The atypical cortical structure in the autistic brain is suggested to result in monotropic processing (Murray et al., 2005) this is the ability to only process one sphere of attention or stimulation at a time. In a typical environment there will be multiple and competing sensory stimuli, where an autistic person is unable to filter this stimuli, the result is frequently an assault on the senses which can overwhelm a person’s processing capacity (Caldwell, 2014). Frugone (in Biklen and Attfield, 2005 p. 266) describes that he “…becomes wooden immediately upon thinking about the act of touching something; it is as if the thought of the action renders him a statue” other individuals have described how the need to focus on processing receptive or expressive language can render other processing inert (Murray et al., 2005, Biklen and Attfield, 2005, Higashida, 2017). Caldwell (2014) and Goldschmidt (2017) also observe the heightened sensitivity which can result not only in discomfort and intolerance of the offending stimuli, but also in pain. May (2019a) suggests that many autistic people experience the sensory sensitivities noted in the DSM-5 as pain, hence the ‘extreme distress’. Growing awareness and research around sensory differences and a young person’s sensory experience of the physical world, informs our understanding of the challenges they face and many of the behaviours they present and the implications for communicative interactions (Wigham et al., 2015a, Stewart et al., 2016, Liss et al., 2008, Liss et al., 2006).
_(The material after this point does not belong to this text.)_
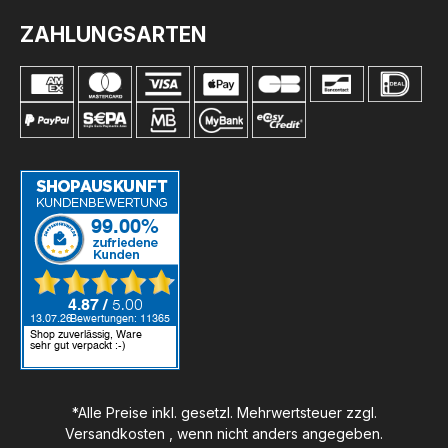
ZAHLUNGSARTEN
*Alle Preise inkl. gesetzl. Mehrwertsteuer zzgl.
Versandkosten
, wenn nicht anders angegeben.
Autistic authors more recently have shared their sensory experiences and highlighted the importance of this sensory interaction with their environment as a meaningful
communicative interaction; a communicative interaction at a non-verbal sensory level. Baggs (2007) and Rubin (2018) both provide a personal insight to their interactions with the tactile environment through sensory interaction with the flow of water. They explain that the rhythm and sensations they experience within their sensory interactions with water offer stimulus and feedback, therefore creating a dialogue of sensory interaction. These authors present as non-verbal, as such societal perception is that they are lacking in communicative ability; that they are asocial. However, these subtle glimpses into their sensation driven interactions that they share with us in their writing, speak of other dialogues than those that would be typically perceived as communicative. Considering Yergeau’s perspective (2018), it could be argued that the rich and complex narrative that both Baggs and Rubin offer through augmented communication troubles or ‘queers’ our understanding of what is communication, suggesting “a sociality of things” (Yergeau, 2018, p.37) and experienced through sensory engagement. This concept of things being
engaged in our communitive encounters begins to suggest of the part that non-human factors and the physical environment play in our communicative interactions and that meaningful communicative or dyadic interactions are not exclusively human to human but also engage material-non-human other, an internal or intra-active sensory communication experience (Barad, 2007). Such increasing awareness of the central role of sensory stimulation and engagement in autistic experience draws new questions relating to typical understanding of communication, challenging the narrow perspectives by which traditional research and literature understands and explores communication in autism (Davidson and Orsini, 2013, Milton, 2014, Baggs, 2007).